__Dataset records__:
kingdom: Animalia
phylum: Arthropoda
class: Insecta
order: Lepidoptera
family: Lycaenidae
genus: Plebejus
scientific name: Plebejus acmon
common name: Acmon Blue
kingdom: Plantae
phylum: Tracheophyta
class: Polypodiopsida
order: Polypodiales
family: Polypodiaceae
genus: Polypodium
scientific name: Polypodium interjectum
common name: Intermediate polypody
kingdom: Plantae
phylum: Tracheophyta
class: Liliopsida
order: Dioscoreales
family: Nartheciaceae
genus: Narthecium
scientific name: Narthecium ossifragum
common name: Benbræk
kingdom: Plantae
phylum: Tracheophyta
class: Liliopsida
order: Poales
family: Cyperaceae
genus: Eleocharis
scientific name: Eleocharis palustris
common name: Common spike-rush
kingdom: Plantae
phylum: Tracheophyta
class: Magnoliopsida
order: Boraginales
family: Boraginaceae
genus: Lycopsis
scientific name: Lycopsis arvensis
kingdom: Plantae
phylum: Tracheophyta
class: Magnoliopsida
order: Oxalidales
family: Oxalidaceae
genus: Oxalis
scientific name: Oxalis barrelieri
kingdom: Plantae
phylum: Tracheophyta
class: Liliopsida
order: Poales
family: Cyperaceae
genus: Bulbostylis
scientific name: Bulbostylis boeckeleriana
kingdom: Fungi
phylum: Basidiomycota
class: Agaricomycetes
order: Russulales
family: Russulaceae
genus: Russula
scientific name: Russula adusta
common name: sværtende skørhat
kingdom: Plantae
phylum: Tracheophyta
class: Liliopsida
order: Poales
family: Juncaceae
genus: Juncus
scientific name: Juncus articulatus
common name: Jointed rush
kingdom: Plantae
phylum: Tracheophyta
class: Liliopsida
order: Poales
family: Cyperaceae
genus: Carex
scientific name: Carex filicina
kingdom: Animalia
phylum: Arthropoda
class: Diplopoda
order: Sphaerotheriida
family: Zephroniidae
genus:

__WHAT IS BEING ASKED__: Return every line of the items above, character for character, with no changes.

__WORKED SOLUTION__:
kingdom: Animalia
phylum: Arthropoda
class: Insecta
order: Lepidoptera
family: Lycaenidae
genus: Plebejus
scientific name: Plebejus acmon
common name: Acmon Blue
kingdom: Plantae
phylum: Tracheophyta
class: Polypodiopsida
order: Polypodiales
family: Polypodiaceae
genus: Polypodium
scientific name: Polypodium interjectum
common name: Intermediate polypody
kingdom: Plantae
phylum: Tracheophyta
class: Liliopsida
order: Dioscoreales
family: Nartheciaceae
genus: Narthecium
scientific name: Narthecium ossifragum
common name: Benbræk
kingdom: Plantae
phylum: Tracheophyta
class: Liliopsida
order: Poales
family: Cyperaceae
genus: Eleocharis
scientific name: Eleocharis palustris
common name: Common spike-rush
kingdom: Plantae
phylum: Tracheophyta
class: Magnoliopsida
order: Boraginales
family: Boraginaceae
genus: Lycopsis
scientific name: Lycopsis arvensis
kingdom: Plantae
phylum: Tracheophyta
class: Magnoliopsida
order: Oxalidales
family: Oxalidaceae
genus: Oxalis
scientific name: Oxalis barrelieri
kingdom: Plantae
phylum: Tracheophyta
class: Liliopsida
order: Poales
family: Cyperaceae
genus: Bulbostylis
scientific name: Bulbostylis boeckeleriana
kingdom: Fungi
phylum: Basidiomycota
class: Agaricomycetes
order: Russulales
family: Russulaceae
genus: Russula
scientific name: Russula adusta
common name: sværtende skørhat
kingdom: Plantae
phylum: Tracheophyta
class: Liliopsida
order: Poales
family: Juncaceae
genus: Juncus
scientific name: Juncus articulatus
common name: Jointed rush
kingdom: Plantae
phylum: Tracheophyta
class: Liliopsida
order: Poales
family: Cyperaceae
genus: Carex
scientific name: Carex filicina
kingdom: Animalia
phylum: Arthropoda
class: Diplopoda
order: Sphaerotheriida
family: Zephroniidae
genus:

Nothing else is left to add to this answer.